You may only want to step outside the hotel door for a cigarette or to check if your taxi is on time, but each time you enter you must pass the metal detector and your bag is scanned.
It is annoying, but is it too much?

For many it provides a safety blanket, a sure bet that your hotel will be safe from any suicide bombers and for a country that has a huge reliance on tourism that is a bet Egyptians want to win.

Sometimes it is the food, the people, the dress, the night-life, the social activities that divides one culture from another, for me it was the security.
Security is a loose term in Ireland, we don’t need it, so it gets little use. But even if we did need it, could we do it? I don’t think so not to that extent, we are too trusting and too lazy to be all the time on the watch out for terrorism activity.

The difference between Ireland and Egypt? The security.

Tuesday, 23 October 2012

Money scams at home and abroad


Going to any foreign speaking country with a different culture to your own, brings risk.
The biggest and most probable of those risks is that you will get fleeced for money.

Egyptian pounds
(c) fifiheavey
You will hand over too much money for services or goods. It may be by mistake or it may be that you want to avoid any international catastrophes.

Egypt is one of these countries where its inhabitants are professionally qualified to rid you of your money. And lucky for you they take any currency you have!
I am not talking about pick pockets here, no my experience of Egyptians is that they rather to politely ask you for your cash. Maybe for a tip or perhaps for some item that you do not want.

I didn't want a papyrus painting. I wanted to see the pyramids and go into the Egyptian museum and see the the Khan Ali-Kalili market. I also wanted to experience real Egyptian culture.
I did all of those things but I also bought a papyrus painting and some essence. I could have said no, I could have just walked away, at no point did I feel my safety was in danger - but still I felt pressured, I felt guilty and in the end I bought a painting.
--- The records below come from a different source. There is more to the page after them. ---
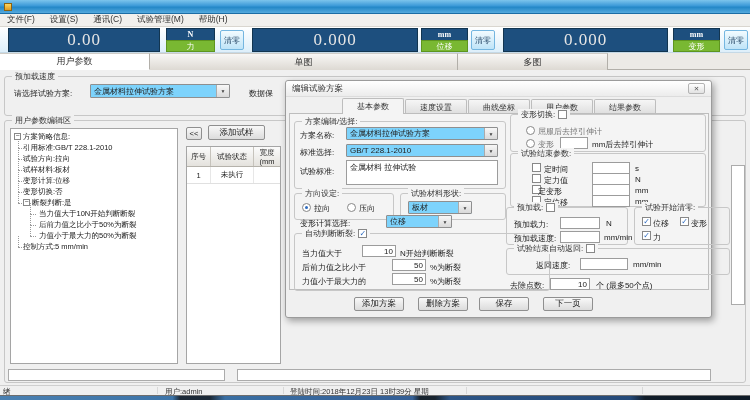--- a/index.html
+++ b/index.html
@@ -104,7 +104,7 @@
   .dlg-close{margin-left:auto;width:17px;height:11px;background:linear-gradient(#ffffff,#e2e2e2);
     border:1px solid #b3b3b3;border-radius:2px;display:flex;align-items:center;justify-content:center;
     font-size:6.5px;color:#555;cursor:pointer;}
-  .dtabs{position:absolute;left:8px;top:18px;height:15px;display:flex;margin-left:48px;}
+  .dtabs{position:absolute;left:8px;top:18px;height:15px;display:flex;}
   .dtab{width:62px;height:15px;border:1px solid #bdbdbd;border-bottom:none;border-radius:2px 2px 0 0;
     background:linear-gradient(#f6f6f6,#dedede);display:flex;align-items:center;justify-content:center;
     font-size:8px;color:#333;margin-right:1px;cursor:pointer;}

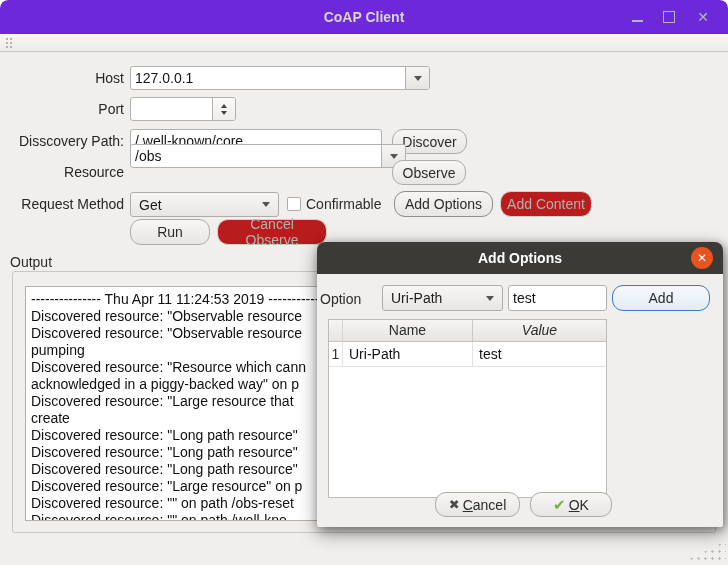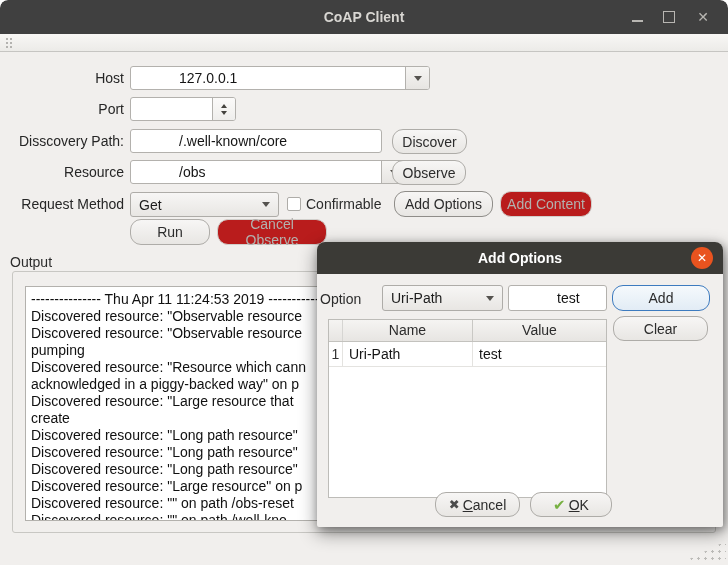--- a/index.html
+++ b/index.html
@@ -10,7 +10,7 @@
     border-radius:8px 8px 0 0;overflow:hidden;
   }
   
-  .titlebar{position:absolute;left:0;top:0;width:728px;height:34px;background:#404040;border-radius:8px 8px 0 0;}
+  .titlebar{position:absolute;left:0;top:0;width:728px;height:34px;background:#6d28d9;border-radius:8px 8px 0 0;}
   .titlebar .title{position:absolute;left:0;right:0;top:0;line-height:34px;text-align:center;font-weight:bold;color:#d8d6d2;}
   .winbtn{position:absolute;top:8px;width:18px;height:18px;display:flex;align-items:center;justify-content:center;cursor:pointer;}
   .wb-min{right:82px;}  .wb-max{right:50px;}  .wb-close{right:16px;color:#b8b6b2;font-size:14px;line-height:18px;}

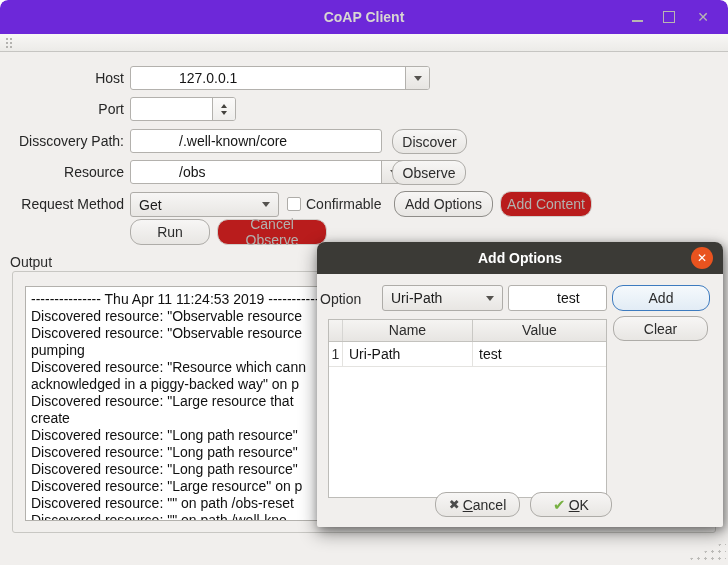--- a/index.html
+++ b/index.html
@@ -23,7 +23,7 @@
   
   .lbl{position:absolute;left:0;width:124px;text-align:right;color:#262626;}
   .field{position:absolute;background:#fff;border:1px solid #b3b1ad;border-radius:3px;box-sizing:border-box;}
-  .field input{border:none;outline:none;background:transparent;font:inherit;color:#141414;width:100%;height:100%;padding:0 4px;box-sizing:border-box;margin-left:44px;}
+  .field input{border:none;outline:none;background:transparent;font:inherit;color:#141414;width:100%;height:100%;padding:0 4px;box-sizing:border-box;}
   .combo-btn{position:absolute;right:0;top:0;bottom:0;width:23px;background:linear-gradient(#f6f5f3,#e7e5e2);border-left:1px solid #b3b1ad;border-radius:0 2px 2px 0;display:flex;align-items:center;justify-content:center;cursor:pointer;}
   .arr-down{width:0;height:0;border:4px solid transparent;border-top:5px solid #55534f;margin-top:4px;}
   .spin-btns{position:absolute;right:0;top:0;bottom:0;width:22px;border-left:1px solid #b3b1ad;display:flex;flex-direction:column;align-items:center;justify-content:center;gap:3px;cursor:pointer;background:linear-gradient(#fbfaf9,#efeeec);border-radius:0 2px 2px 0;}

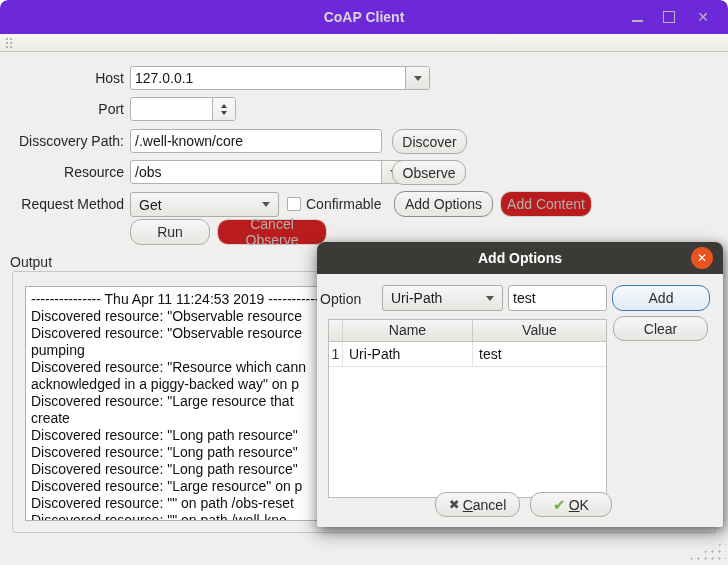--- a/index.html
+++ b/index.html
@@ -116,7 +116,7 @@
   </div>
   <button class="btn" style="left:392px;top:129px;width:75px;height:25px">Discover</button>
 
-  <div class="field" style="left:130px;top:160px;width:276px;height:24px">
+  <div class="field" style="left:130px;top:144px;width:276px;height:24px">
     <input style="width: 224px;" value="/obs">
     <span class="combo-btn">
         <i class="arr-down"></i>

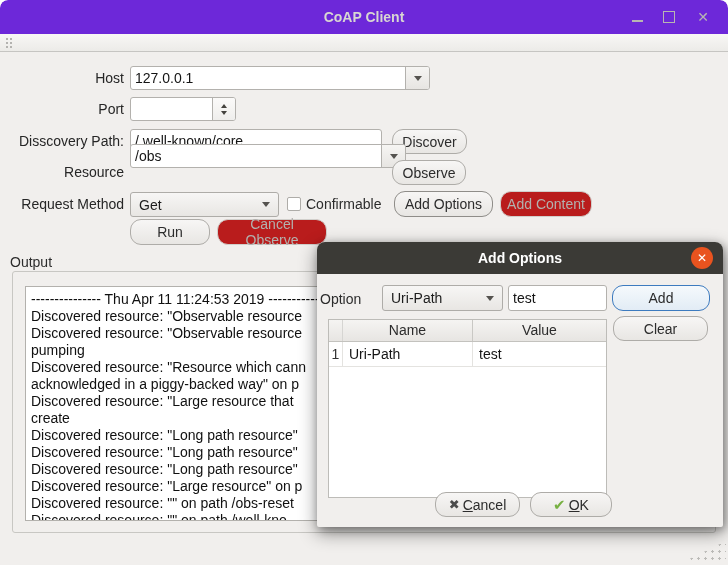--- a/index.html
+++ b/index.html
@@ -59,7 +59,7 @@
   .th{box-sizing:border-box;text-align:center;line-height:21px;color:#2c2c2c;border-right:1px solid #c9c8c4;}
   .th-corner{width:14px;border-right:1px solid #d6d5d2;}
   .th-name{width:130px;}
-  .th-value{flex:1;border-right:none;}
+  .th-value{flex:1;border-right:none;font-style:italic;}
   .trow{display:flex;height:24px;border-bottom:1px solid #e4e3e0;cursor:pointer;}
   .td{box-sizing:border-box;line-height:24px;color:#141414;overflow:hidden;white-space:nowrap;}
   .td-num{width:14px;text-align:center;border-right:1px solid #e4e3e0;color:#333;}

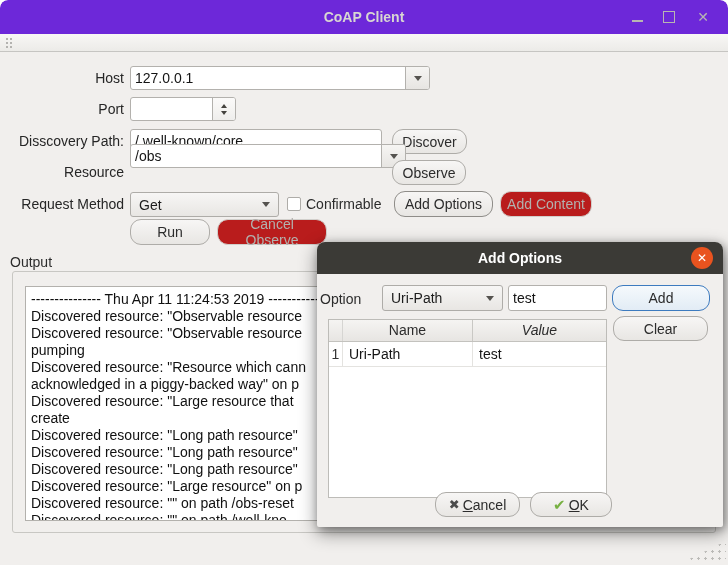--- a/index.html
+++ b/index.html
@@ -172,7 +172,6 @@
       <input value="test" style="">
     </div>
     <button class="btn btn-add">Add</button>
-    <button class="btn btn-clear">Clear</button>
 
     <div class="dlg-table">
       <div class="thead">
Khan Ali-Kalili market, Cairo
(c) fifiheavey
My first 24-48 hours in Cairo were very expensive.
The main reason for that was it was my first time in Egypt and I stupidly told people that.
It is the first question Egyptians ask tourists. And the reason is if you say no then you probably know better than to trust them, but if you say yes – they have you!
So after 48 hours I was angry, I was resolved to be rude if I had to, to avoid spending unnecessary money on things, services I did not want.
And I mastered it, I haggled for my life, I walked away, I said 'NO' a lot and even tried to turn a money trick back on a native. I was a pro!

But then I got a huge shock, I had been fleeced for money long before I entered this new culture.
I was “robbed” at London Heathrow Airport.
My next door neighbours in the UK, of similar culture and the same language had tricked me out of so much more money than a hard working taxi man in Cairo ever could.


My flight to Cairo stopped over in Heathrow from Dublin. At the airport I realised that we would be landing in Cairo after midnight and was unsure if airport banks and exchanges would be open at that time. So I picked one out of the hundreds of currency exchanges shinning in the departure lounge in Heathrow.
I handed over €400, the nice smiley man told me an extra fiver and they charge no commission. Bargain. I did that and he handed me 2,600 LE (Egyptian pounds). It was only when we exchanged money in Cairo that we realised I had been squandered out of €100 in the first exchange because the nasty bankers had converted my money to sterling before moving it on.

Moral of the story: You don't need to go to Egypt to be fleeced, but at least I got a papyrus painting while there!
The Final Judgement -  the most famous scene to be duplicated on papyrus.